> **Material for this task**:

○ ○ ○ ○

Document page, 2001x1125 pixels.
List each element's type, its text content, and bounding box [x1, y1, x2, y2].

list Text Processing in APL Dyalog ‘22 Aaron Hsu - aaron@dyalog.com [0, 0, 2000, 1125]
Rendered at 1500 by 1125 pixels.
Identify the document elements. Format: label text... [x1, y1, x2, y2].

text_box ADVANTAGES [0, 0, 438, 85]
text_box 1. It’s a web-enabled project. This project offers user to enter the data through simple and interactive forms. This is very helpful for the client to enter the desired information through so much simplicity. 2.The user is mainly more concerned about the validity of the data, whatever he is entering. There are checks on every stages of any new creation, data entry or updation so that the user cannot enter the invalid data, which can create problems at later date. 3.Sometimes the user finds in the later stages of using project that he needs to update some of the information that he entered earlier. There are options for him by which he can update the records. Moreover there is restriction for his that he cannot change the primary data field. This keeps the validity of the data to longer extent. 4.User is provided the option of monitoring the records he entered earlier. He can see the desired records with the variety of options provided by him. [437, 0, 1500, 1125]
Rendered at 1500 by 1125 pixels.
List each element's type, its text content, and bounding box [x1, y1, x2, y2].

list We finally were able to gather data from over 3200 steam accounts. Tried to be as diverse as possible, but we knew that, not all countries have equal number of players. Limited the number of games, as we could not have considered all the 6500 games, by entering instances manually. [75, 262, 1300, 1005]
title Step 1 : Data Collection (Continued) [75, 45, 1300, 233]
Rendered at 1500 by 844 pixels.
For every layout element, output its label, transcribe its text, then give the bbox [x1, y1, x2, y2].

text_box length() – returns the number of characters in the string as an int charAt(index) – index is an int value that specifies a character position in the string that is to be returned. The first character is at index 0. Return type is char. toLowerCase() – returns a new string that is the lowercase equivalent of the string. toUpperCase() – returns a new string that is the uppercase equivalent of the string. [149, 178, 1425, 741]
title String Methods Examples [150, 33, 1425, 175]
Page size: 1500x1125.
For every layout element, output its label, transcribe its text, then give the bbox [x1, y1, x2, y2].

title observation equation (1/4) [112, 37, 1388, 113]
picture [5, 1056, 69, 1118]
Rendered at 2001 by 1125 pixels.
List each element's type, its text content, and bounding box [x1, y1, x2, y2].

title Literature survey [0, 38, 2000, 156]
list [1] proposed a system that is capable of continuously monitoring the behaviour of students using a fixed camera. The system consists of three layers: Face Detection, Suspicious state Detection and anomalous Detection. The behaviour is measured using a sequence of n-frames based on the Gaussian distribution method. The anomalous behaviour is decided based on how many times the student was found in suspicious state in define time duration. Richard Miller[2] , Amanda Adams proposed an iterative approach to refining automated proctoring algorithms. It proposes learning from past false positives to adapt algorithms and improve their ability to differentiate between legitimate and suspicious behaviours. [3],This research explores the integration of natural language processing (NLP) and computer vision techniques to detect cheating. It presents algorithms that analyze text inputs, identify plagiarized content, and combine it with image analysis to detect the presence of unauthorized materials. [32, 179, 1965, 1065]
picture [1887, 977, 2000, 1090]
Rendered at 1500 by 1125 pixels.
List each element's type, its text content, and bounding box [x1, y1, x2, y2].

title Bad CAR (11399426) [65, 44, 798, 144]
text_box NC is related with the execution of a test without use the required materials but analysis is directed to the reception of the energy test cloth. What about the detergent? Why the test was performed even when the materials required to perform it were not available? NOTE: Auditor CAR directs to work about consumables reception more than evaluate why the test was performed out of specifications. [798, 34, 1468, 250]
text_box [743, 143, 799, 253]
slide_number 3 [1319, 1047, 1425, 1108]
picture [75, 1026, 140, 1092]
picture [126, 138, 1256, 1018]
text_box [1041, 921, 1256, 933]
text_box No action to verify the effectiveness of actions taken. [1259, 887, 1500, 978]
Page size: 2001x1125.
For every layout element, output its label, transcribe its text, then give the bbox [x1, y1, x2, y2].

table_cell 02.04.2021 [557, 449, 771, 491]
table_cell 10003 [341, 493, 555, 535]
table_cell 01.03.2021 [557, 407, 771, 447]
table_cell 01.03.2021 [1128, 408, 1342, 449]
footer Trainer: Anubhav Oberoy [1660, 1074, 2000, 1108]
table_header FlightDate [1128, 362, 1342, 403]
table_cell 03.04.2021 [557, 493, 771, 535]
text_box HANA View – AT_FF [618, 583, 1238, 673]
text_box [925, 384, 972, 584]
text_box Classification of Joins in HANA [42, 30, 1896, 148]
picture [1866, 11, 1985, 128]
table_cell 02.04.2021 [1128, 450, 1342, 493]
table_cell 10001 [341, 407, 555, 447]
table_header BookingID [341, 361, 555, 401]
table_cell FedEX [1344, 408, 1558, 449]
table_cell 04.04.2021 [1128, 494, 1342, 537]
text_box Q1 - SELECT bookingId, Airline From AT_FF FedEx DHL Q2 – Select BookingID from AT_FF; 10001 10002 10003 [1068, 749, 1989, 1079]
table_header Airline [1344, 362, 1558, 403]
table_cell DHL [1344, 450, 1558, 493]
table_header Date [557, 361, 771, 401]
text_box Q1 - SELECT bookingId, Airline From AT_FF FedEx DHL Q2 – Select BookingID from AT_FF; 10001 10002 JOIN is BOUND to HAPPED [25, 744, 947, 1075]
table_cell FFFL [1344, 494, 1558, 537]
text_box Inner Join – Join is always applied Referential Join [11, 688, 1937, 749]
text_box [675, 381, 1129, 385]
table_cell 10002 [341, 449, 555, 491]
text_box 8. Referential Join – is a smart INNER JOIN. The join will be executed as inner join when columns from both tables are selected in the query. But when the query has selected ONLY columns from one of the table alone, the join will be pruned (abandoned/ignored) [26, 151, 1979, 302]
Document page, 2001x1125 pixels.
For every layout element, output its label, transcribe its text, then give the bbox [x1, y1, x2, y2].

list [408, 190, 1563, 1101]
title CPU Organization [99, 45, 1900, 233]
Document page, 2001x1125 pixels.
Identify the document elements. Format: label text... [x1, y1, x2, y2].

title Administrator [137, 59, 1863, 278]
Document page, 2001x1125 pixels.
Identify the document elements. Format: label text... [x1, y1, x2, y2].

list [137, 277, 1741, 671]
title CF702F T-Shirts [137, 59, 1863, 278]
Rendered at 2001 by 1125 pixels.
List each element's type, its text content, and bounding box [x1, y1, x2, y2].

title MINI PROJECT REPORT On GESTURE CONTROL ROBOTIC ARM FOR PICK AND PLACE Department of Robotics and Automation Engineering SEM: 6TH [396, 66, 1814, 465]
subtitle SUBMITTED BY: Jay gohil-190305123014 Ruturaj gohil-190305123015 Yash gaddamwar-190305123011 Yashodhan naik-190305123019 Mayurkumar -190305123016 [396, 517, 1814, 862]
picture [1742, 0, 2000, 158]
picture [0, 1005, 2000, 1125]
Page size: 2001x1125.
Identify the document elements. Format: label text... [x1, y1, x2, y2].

○ ○ ○ ○

> **What is expected**: The records above need to be retyped in full, exactly as they stand.

> **Reply**:
Document page, 2001x1125 pixels.
List each element's type, its text content, and bounding box [x1, y1, x2, y2].

list Text Processing in APL Dyalog ‘22 Aaron Hsu - aaron@dyalog.com [0, 0, 2000, 1125]
Rendered at 1500 by 1125 pixels.
Identify the document elements. Format: label text... [x1, y1, x2, y2].

text_box ADVANTAGES [0, 0, 438, 85]
text_box 1. It’s a web-enabled project. This project offers user to enter the data through simple and interactive forms. This is very helpful for the client to enter the desired information through so much simplicity. 2.The user is mainly more concerned about the validity of the data, whatever he is entering. There are checks on every stages of any new creation, data entry or updation so that the user cannot enter the invalid data, which can create problems at later date. 3.Sometimes the user finds in the later stages of using project that he needs to update some of the information that he entered earlier. There are options for him by which he can update the records. Moreover there is restriction for his that he cannot change the primary data field. This keeps the validity of the data to longer extent. 4.User is provided the option of monitoring the records he entered earlier. He can see the desired records with the variety of options provided by him. [437, 0, 1500, 1125]
Rendered at 1500 by 1125 pixels.
List each element's type, its text content, and bounding box [x1, y1, x2, y2].

list We finally were able to gather data from over 3200 steam accounts. Tried to be as diverse as possible, but we knew that, not all countries have equal number of players. Limited the number of games, as we could not have considered all the 6500 games, by entering instances manually. [75, 262, 1300, 1005]
title Step 1 : Data Collection (Continued) [75, 45, 1300, 233]
Rendered at 1500 by 844 pixels.
For every layout element, output its label, transcribe its text, then give the bbox [x1, y1, x2, y2].

text_box length() – returns the number of characters in the string as an int charAt(index) – index is an int value that specifies a character position in the string that is to be returned. The first character is at index 0. Return type is char. toLowerCase() – returns a new string that is the lowercase equivalent of the string. toUpperCase() – returns a new string that is the uppercase equivalent of the string. [149, 178, 1425, 741]
title String Methods Examples [150, 33, 1425, 175]
Page size: 1500x1125.
For every layout element, output its label, transcribe its text, then give the bbox [x1, y1, x2, y2].

title observation equation (1/4) [112, 37, 1388, 113]
picture [5, 1056, 69, 1118]
Rendered at 2001 by 1125 pixels.
List each element's type, its text content, and bounding box [x1, y1, x2, y2].

title Literature survey [0, 38, 2000, 156]
list [1] proposed a system that is capable of continuously monitoring the behaviour of students using a fixed camera. The system consists of three layers: Face Detection, Suspicious state Detection and anomalous Detection. The behaviour is measured using a sequence of n-frames based on the Gaussian distribution method. The anomalous behaviour is decided based on how many times the student was found in suspicious state in define time duration. Richard Miller[2] , Amanda Adams proposed an iterative approach to refining automated proctoring algorithms. It proposes learning from past false positives to adapt algorithms and improve their ability to differentiate between legitimate and suspicious behaviours. [3],This research explores the integration of natural language processing (NLP) and computer vision techniques to detect cheating. It presents algorithms that analyze text inputs, identify plagiarized content, and combine it with image analysis to detect the presence of unauthorized materials. [32, 179, 1965, 1065]
picture [1887, 977, 2000, 1090]
Rendered at 1500 by 1125 pixels.
List each element's type, its text content, and bounding box [x1, y1, x2, y2].

title Bad CAR (11399426) [65, 44, 798, 144]
text_box NC is related with the execution of a test without use the required materials but analysis is directed to the reception of the energy test cloth. What about the detergent? Why the test was performed even when the materials required to perform it were not available? NOTE: Auditor CAR directs to work about consumables reception more than evaluate why the test was performed out of specifications. [798, 34, 1468, 250]
text_box [743, 143, 799, 253]
slide_number 3 [1319, 1047, 1425, 1108]
picture [75, 1026, 140, 1092]
picture [126, 138, 1256, 1018]
text_box [1041, 921, 1256, 933]
text_box No action to verify the effectiveness of actions taken. [1259, 887, 1500, 978]
Page size: 2001x1125.
For every layout element, output its label, transcribe its text, then give the bbox [x1, y1, x2, y2].

table_cell 02.04.2021 [557, 449, 771, 491]
table_cell 10003 [341, 493, 555, 535]
table_cell 01.03.2021 [557, 407, 771, 447]
table_cell 01.03.2021 [1128, 408, 1342, 449]
footer Trainer: Anubhav Oberoy [1660, 1074, 2000, 1108]
table_header FlightDate [1128, 362, 1342, 403]
table_cell 03.04.2021 [557, 493, 771, 535]
text_box HANA View – AT_FF [618, 583, 1238, 673]
text_box [925, 384, 972, 584]
text_box Classification of Joins in HANA [42, 30, 1896, 148]
picture [1866, 11, 1985, 128]
table_cell 02.04.2021 [1128, 450, 1342, 493]
table_cell 10001 [341, 407, 555, 447]
table_header BookingID [341, 361, 555, 401]
table_cell FedEX [1344, 408, 1558, 449]
table_cell 04.04.2021 [1128, 494, 1342, 537]
text_box Q1 - SELECT bookingId, Airline From AT_FF FedEx DHL Q2 – Select BookingID from AT_FF; 10001 10002 10003 [1068, 749, 1989, 1079]
table_header Airline [1344, 362, 1558, 403]
table_cell DHL [1344, 450, 1558, 493]
table_header Date [557, 361, 771, 401]
text_box Q1 - SELECT bookingId, Airline From AT_FF FedEx DHL Q2 – Select BookingID from AT_FF; 10001 10002 JOIN is BOUND to HAPPED [25, 744, 947, 1075]
table_cell FFFL [1344, 494, 1558, 537]
text_box Inner Join – Join is always applied Referential Join [11, 688, 1937, 749]
text_box [675, 381, 1129, 385]
table_cell 10002 [341, 449, 555, 491]
text_box 8. Referential Join – is a smart INNER JOIN. The join will be executed as inner join when columns from both tables are selected in the query. But when the query has selected ONLY columns from one of the table alone, the join will be pruned (abandoned/ignored) [26, 151, 1979, 302]
Document page, 2001x1125 pixels.
For every layout element, output its label, transcribe its text, then give the bbox [x1, y1, x2, y2].

list [408, 190, 1563, 1101]
title CPU Organization [99, 45, 1900, 233]
Document page, 2001x1125 pixels.
Identify the document elements. Format: label text... [x1, y1, x2, y2].

title Administrator [137, 59, 1863, 278]
Document page, 2001x1125 pixels.
Identify the document elements. Format: label text... [x1, y1, x2, y2].

list [137, 277, 1741, 671]
title CF702F T-Shirts [137, 59, 1863, 278]
Rendered at 2001 by 1125 pixels.
List each element's type, its text content, and bounding box [x1, y1, x2, y2].

title MINI PROJECT REPORT On GESTURE CONTROL ROBOTIC ARM FOR PICK AND PLACE Department of Robotics and Automation Engineering SEM: 6TH [396, 66, 1814, 465]
subtitle SUBMITTED BY: Jay gohil-190305123014 Ruturaj gohil-190305123015 Yash gaddamwar-190305123011 Yashodhan naik-190305123019 Mayurkumar -190305123016 [396, 517, 1814, 862]
picture [1742, 0, 2000, 158]
picture [0, 1005, 2000, 1125]
Page size: 2001x1125.
Identify the document elements. Format: label text... [x1, y1, x2, y2].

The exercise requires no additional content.